An emergency savings fund is meant to help you deal with unexpected expenses. If you need a major car repair or you experience a medical emergency, you can use your emergency savings fund to cover the bill instead of taking out a loan, charging the expense to your credit card or, worse yet, tapping into retirement savings. If you lose your job, your emergency savings can help you stay afloat while you look for work.
Just like with retirement savings, advice on how much to save for emergencies varies a lot. Common recommendations range from saving three months’ worth of your basic necessities up to six months’ worth of your total living expenses. For most people, there’s a huge difference between those two amounts.
So how much should you save? The right amount depends on a few factors, including your job stability and assets.
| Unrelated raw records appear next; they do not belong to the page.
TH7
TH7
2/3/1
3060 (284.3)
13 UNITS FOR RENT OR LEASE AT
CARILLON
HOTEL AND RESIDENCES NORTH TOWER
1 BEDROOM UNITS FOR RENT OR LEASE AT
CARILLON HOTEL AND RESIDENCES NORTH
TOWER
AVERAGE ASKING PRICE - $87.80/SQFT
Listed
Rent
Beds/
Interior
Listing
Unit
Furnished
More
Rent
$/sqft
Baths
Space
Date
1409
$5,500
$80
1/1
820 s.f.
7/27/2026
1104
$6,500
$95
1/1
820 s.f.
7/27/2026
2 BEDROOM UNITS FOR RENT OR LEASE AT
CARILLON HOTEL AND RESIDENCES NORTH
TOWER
If any of the following scenarios applies, you’ll want to aim closer to saving six months’ worth of living expenses for emergencies:
- You have one or more people who are financially dependent on your income.
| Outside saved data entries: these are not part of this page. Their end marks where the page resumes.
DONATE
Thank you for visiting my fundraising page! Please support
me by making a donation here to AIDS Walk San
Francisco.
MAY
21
- You earn income seasonally, or you’re in an industry where work would be hard to find if you lost your job.
- You regularly need medical services or medications that aren’t covered by your insurance.
- You own something that periodically needs repairs, like a home or vehicle.
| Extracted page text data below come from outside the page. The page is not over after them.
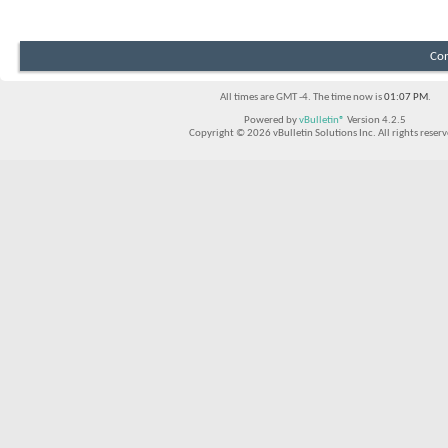
Con
All times are GMT -4. The time now is
01:07 PM
.
Powered by
vBulletin®
Version 4.2.5
Copyright © 2026 vBulletin Solutions Inc. All rights reserv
Consider a 50/30/20 Budget
A great way to work towards your savings targets is to set aside a percentage of your earnings every month toward those specific goals. The 50/30/20 rule offers a basic guideline for how much of your income to save. Here’s a breakdown of how to apply the rule:
- 50%: Necessities. Use half of your total take-home pay to cover your necessities. This category includes your rent or mortgage, utilities, groceries, prescriptions, minimum debt payments and the cost of transportation. If your necessities exceed 50% of your income, consider looking for ways to cut back on spending or increase your income (a second job or side gig, perhaps).
- 30%: Discretionary spending. This category covers purchases for things you enjoy but don’t necessarily need. Discretionary spending can include a combination of travel, dining out, gifts, recreation, clothing and entertainment.
- 20%: Debt payments and savings. The remainder of your take-home pay should be split between extra payments towards your debt and regular contributions to your savings. You can further split savings amongst your emergency fund, retirement accounts and special funds for upcoming goals like a down payment on a car or a house.
The 50/30/20 rule isn’t hard and fast. If your rent takes up nearly 50% of your take-home pay, you’ll need to alter these percentages. Even if you’re unable to save 20% of your income, you can choose a smaller amount and commit to saving that percentage consistently—you can always adjust later.